There are several ways to record a decent demo for the purposes of getting gigs without breaking the bank. 

  1. If you're interested in learning some basic recording software you can download the open-source recording software Audacity for free.  Audacity will allow you to record your instruments and edit your tracks through the computer's line-in input jack.  Once captured in the computer you can manipulate your sound add effects and multiple parts and finally burn it to a CD.  I will say that this does take time to learn the software and get familiar with it's strengths and shortcomings--which is true of any recording equipment you attempt to use.

  2. If you have a four track cassette recorder--I know it sounds ancient, but they're still around and they can be a decent medium to record on for a basic demo.  Hey, a four-track is all the Beatles used for the majority of their hits.  My advice if you use a four-track cassette recorder is that once you have your tracks where you want them play it back while recording it into your computer, and if you use a software like Audacity you'll be able to tweak your sound and EQ it, and once in the computer you'll have a digital copy of your music that you can burn to disc.

  3. If you have a Mac computer.  It usually comes equipped with the iLife suite, which includes Mac's own basic multi-tracking recording software, GarageBand.  GarageBand is pretty robust for how well Apple has simplified it for those who are new to digital recording and mixing.

  4. When all else fails grab a decent stereo with an auxiliary input and a tape cassette.  Grab an external microphone to plug into the auxiliary input, find a bathroom in your house with good acoustics and play your songs live into the recording stereo.  Get it to a friend if you're not good with computers to have them get your song from your cassette onto the computer to "digitize" it, so you can burn to a CD again and again without generation loss.

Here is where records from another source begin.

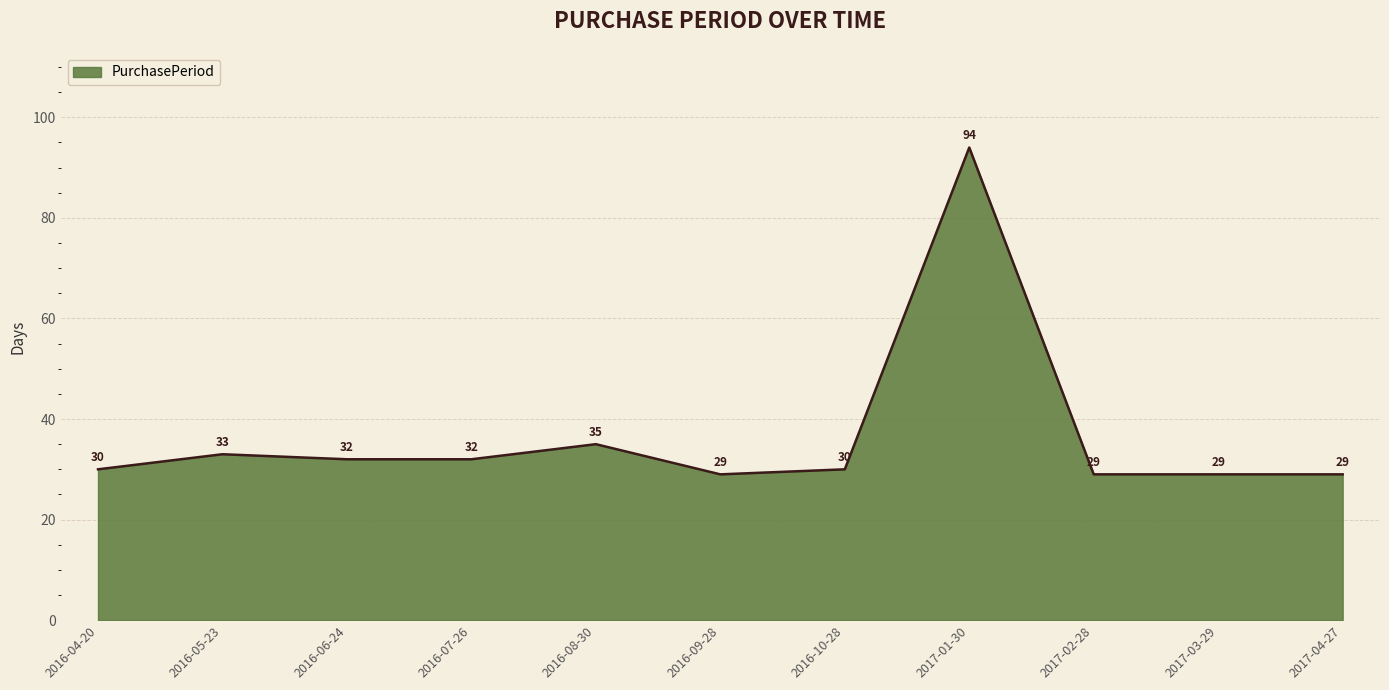

What is the smallest value displayed?

29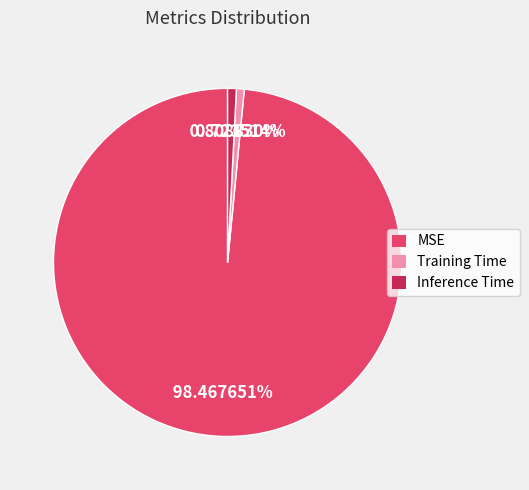

Which has a higher value, Training Time or MSE?

MSE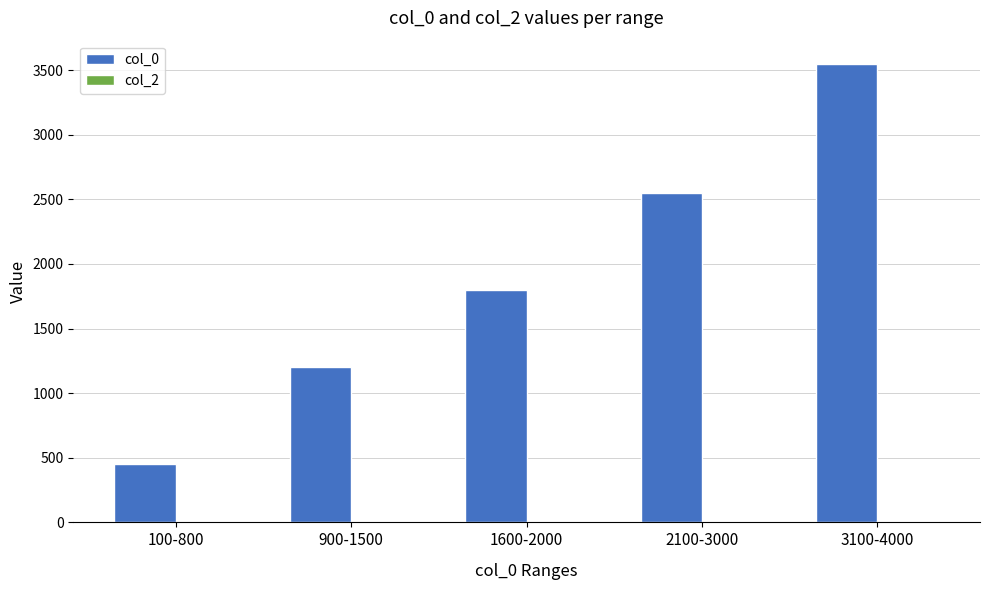

What is the maximum value shown in the chart?

3550.0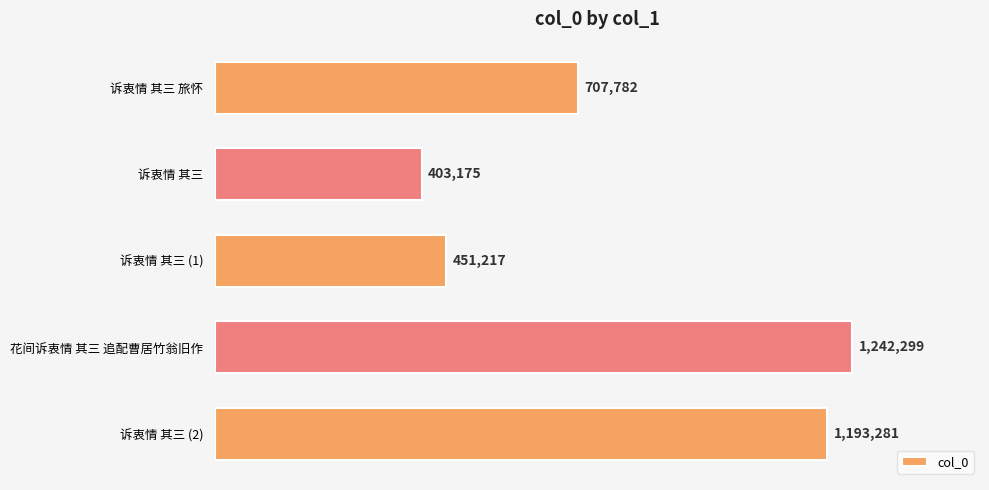

Does the chart contain stacked bars?

No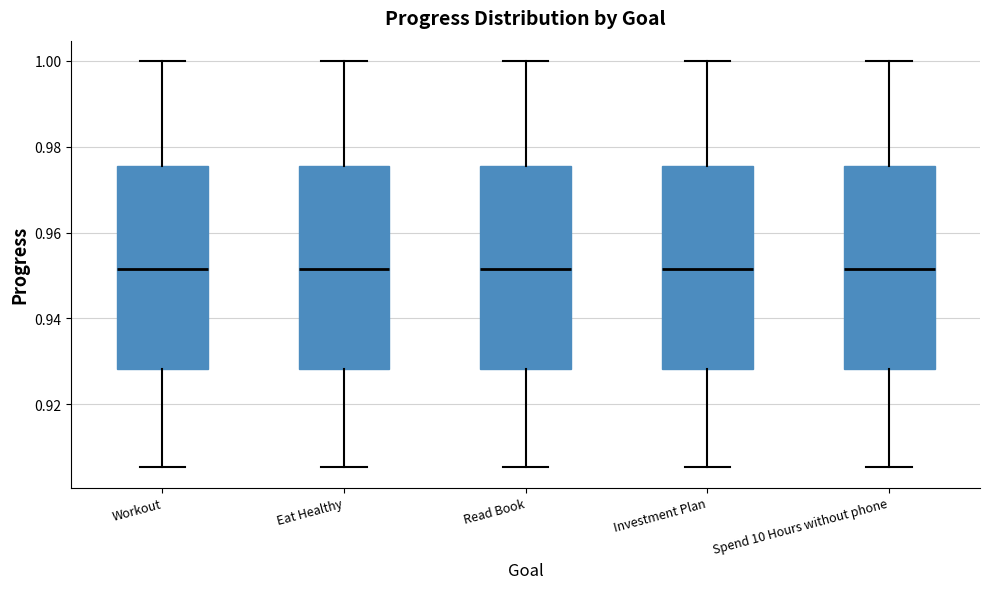

Reading left to right, read every box against the y-axis: the position of its median line, the range the box covers, and the ends of its whiskers. The values are not printed on the chart, so give them approximately, as read against the axis.

Workout: median 0.952, box 0.928 to 0.976, whiskers 0.906 to 1.000
Eat Healthy: median 0.952, box 0.928 to 0.976, whiskers 0.906 to 1.000
Read Book: median 0.952, box 0.928 to 0.976, whiskers 0.906 to 1.000
Investment Plan: median 0.952, box 0.928 to 0.976, whiskers 0.906 to 1.000
Spend 10 Hours without phone: median 0.952, box 0.928 to 0.976, whiskers 0.906 to 1.000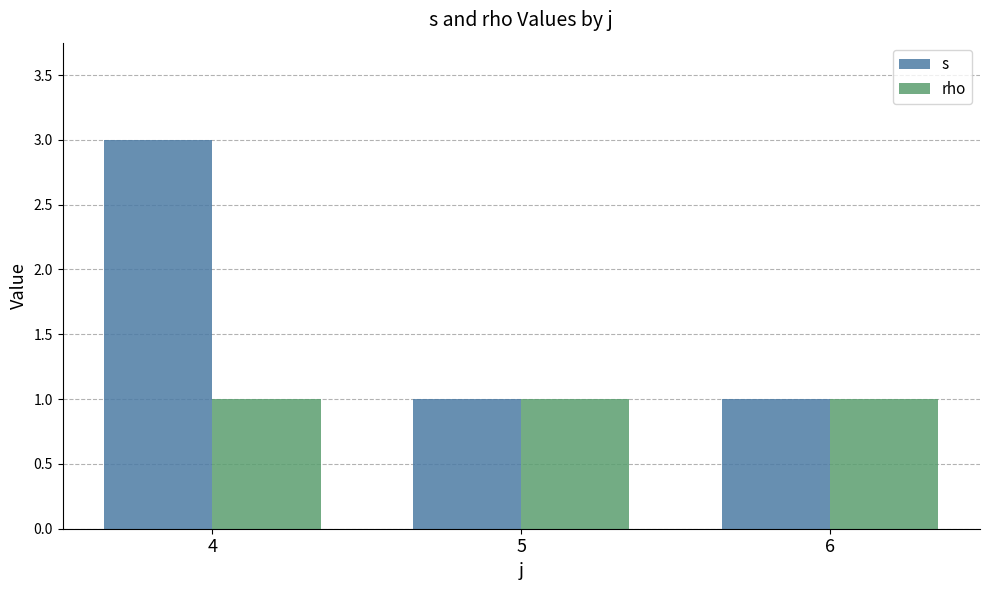

Which series has the largest total across all categories?

s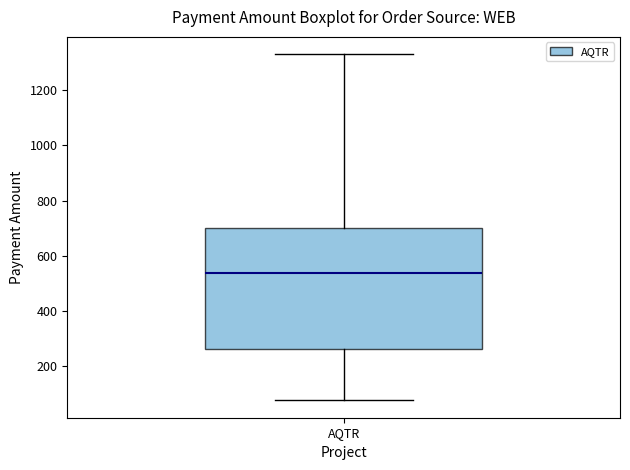

Read this box plot against the y-axis: the position of the median line, the range covered by the box, and the ends of both whiskers. The values are not printed on the chart, so give them approximately, as read against the axis.

median 540, box 260 to 700, whiskers 80 to 1340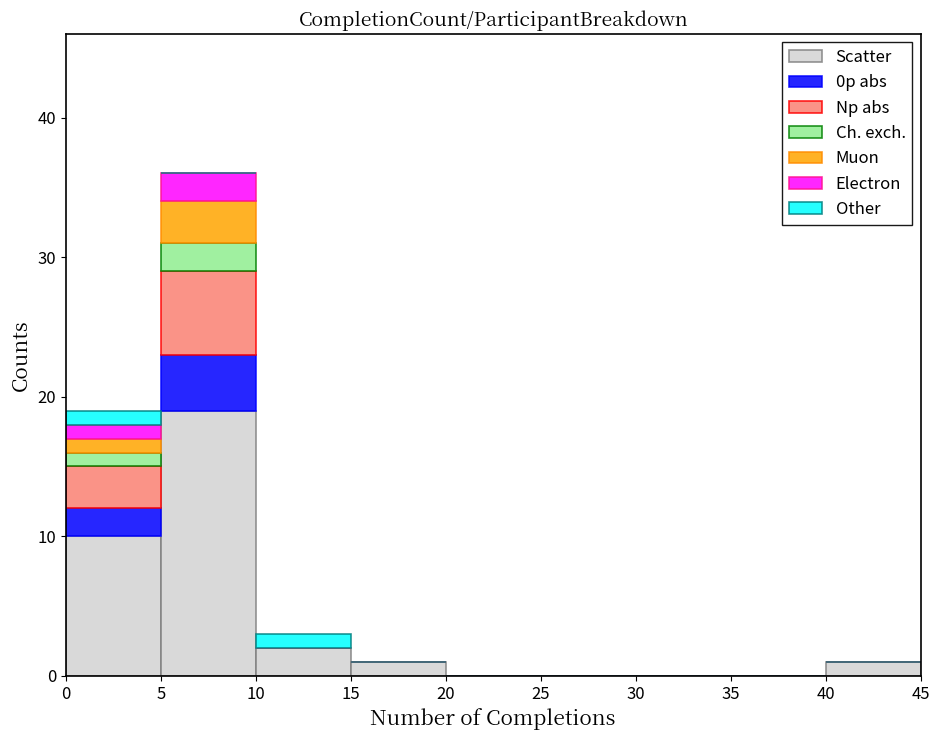

Reading left to right, list every stacked bar in this chart as the range it spans on the x-axis followed by its total height. The values are not printed on the chart, so give them approximately, as read against the axis.

0 to 5: 19
5 to 10: 36
10 to 15: 3
15 to 20: 1
20 to 25: 0
25 to 30: 0
30 to 35: 0
35 to 40: 0
40 to 45: 1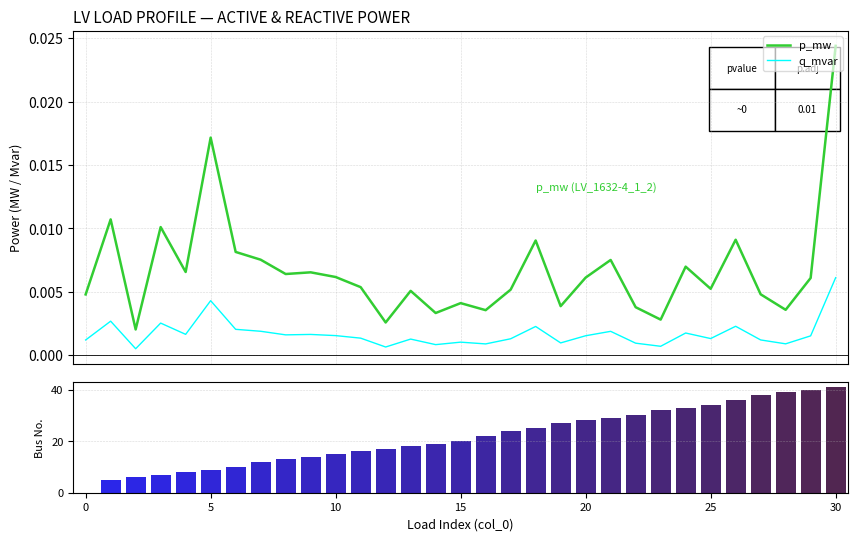

True or false: p_mw and q_mvar cross at least once.

False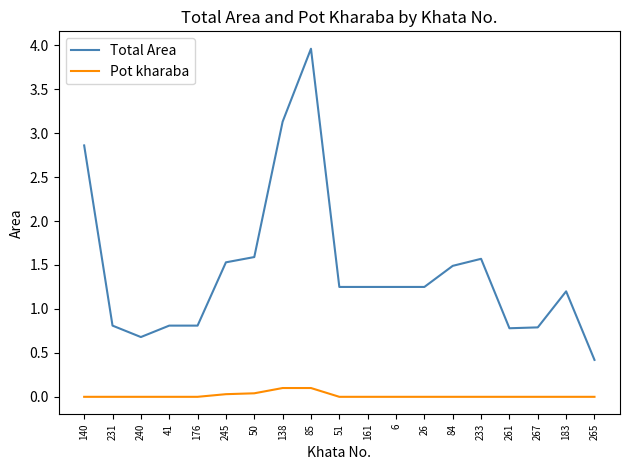

True or false: Total Area and Pot kharaba cross at least once.

False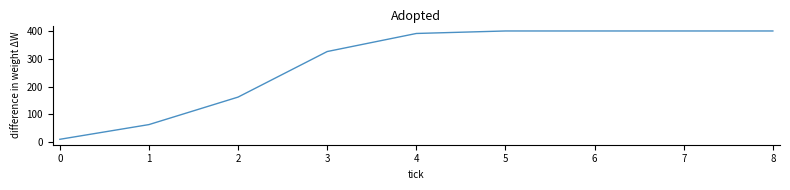

Is it true that the value at 7 is 616?

False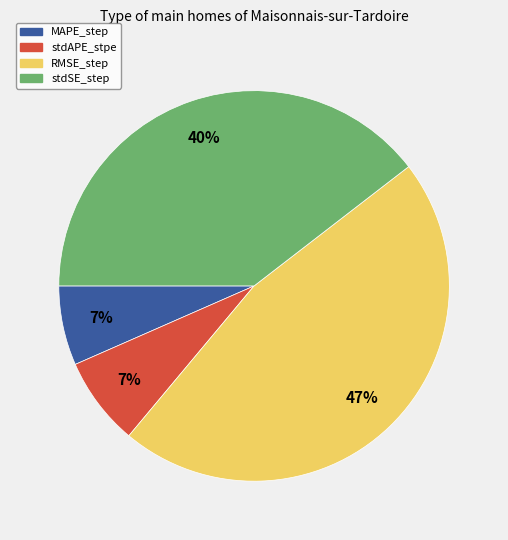

Do stdSE_step and MAPE_step together represent more than half of the pie?

No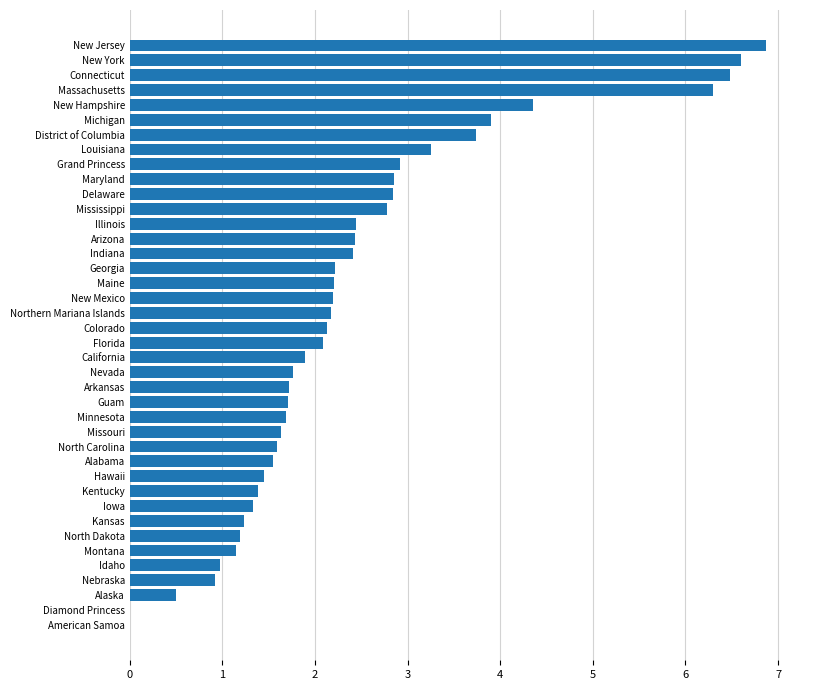

The chart shows a value of 1.5 at Alabama. True or false?

True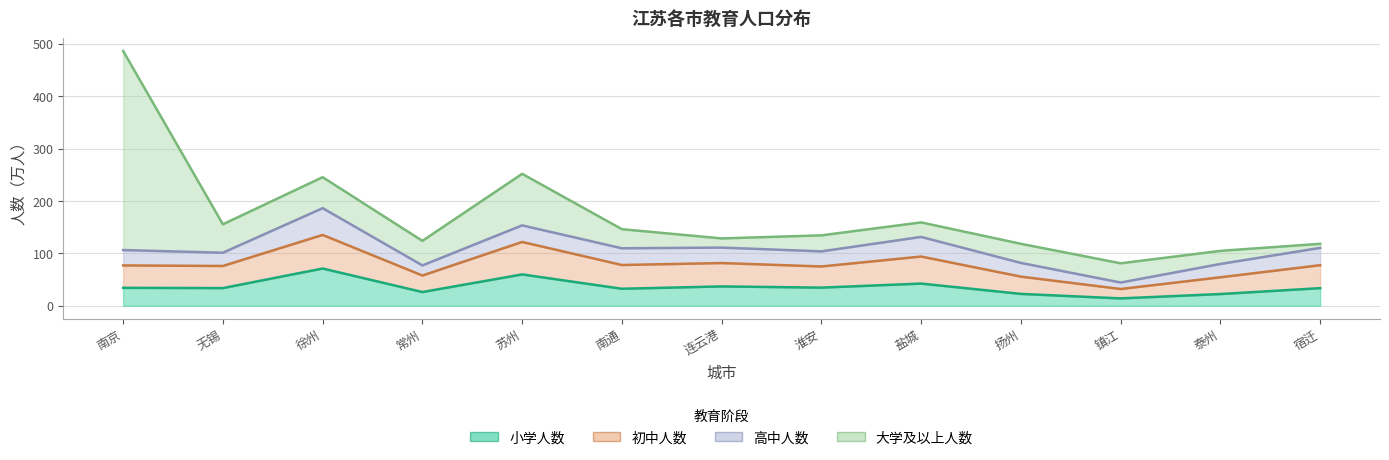

The value of 初中人数 at 盐城 is 94.0. True or false?

True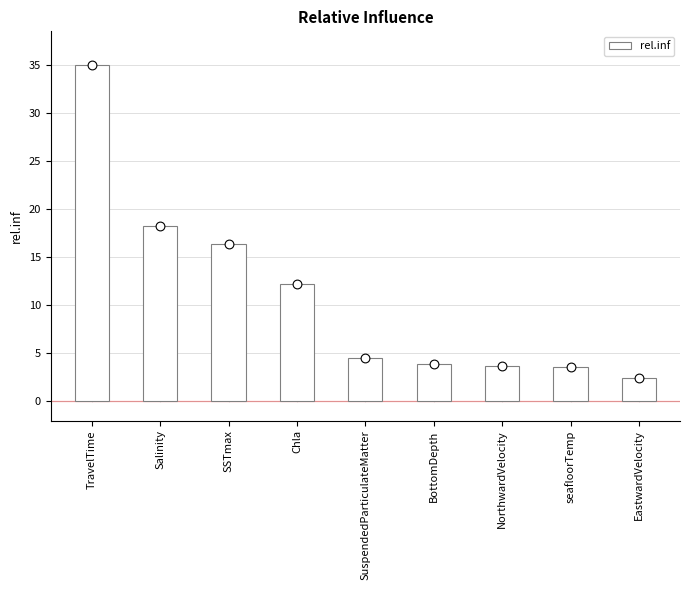

Which has a higher value, NorthwardVelocity or BottomDepth?

BottomDepth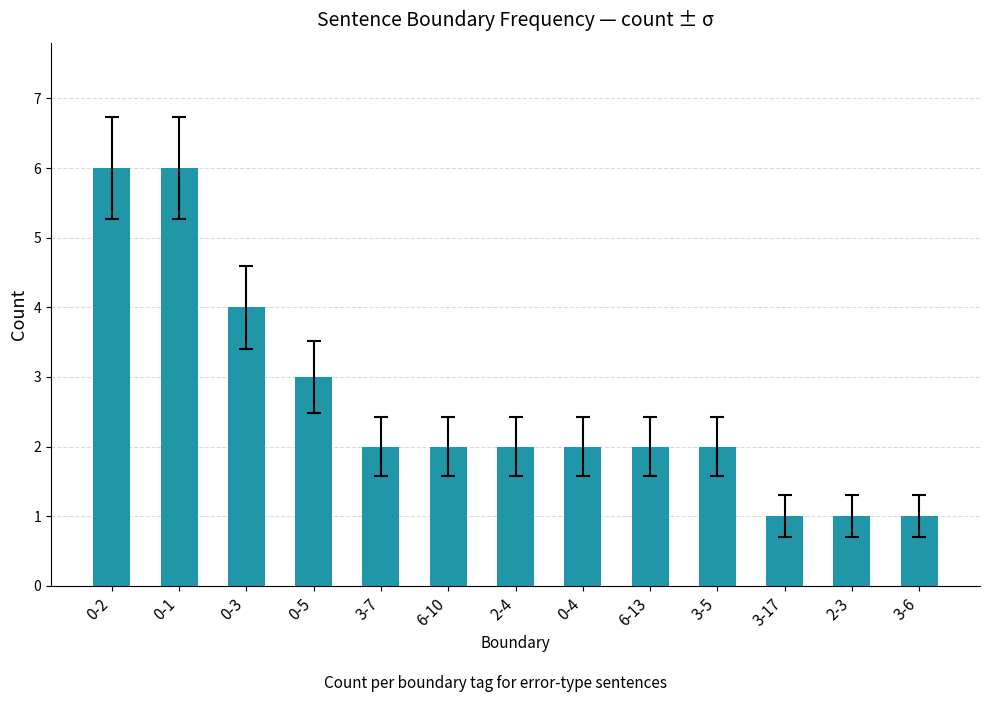

What is the change in value from 0-1 to 3-6?

-5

  5. Another way to get a digital signal of your music is to use your digital video camera to record your live performance.  This can serve a dual purpose of capturing a video of your song that you could post to your website, but also you could pull just the audio portion from the video to use as a demo.  Most hand-held digital video cameras have pretty decent sound these days--often about 16 bit sound, which is pretty remarkable for such small devices.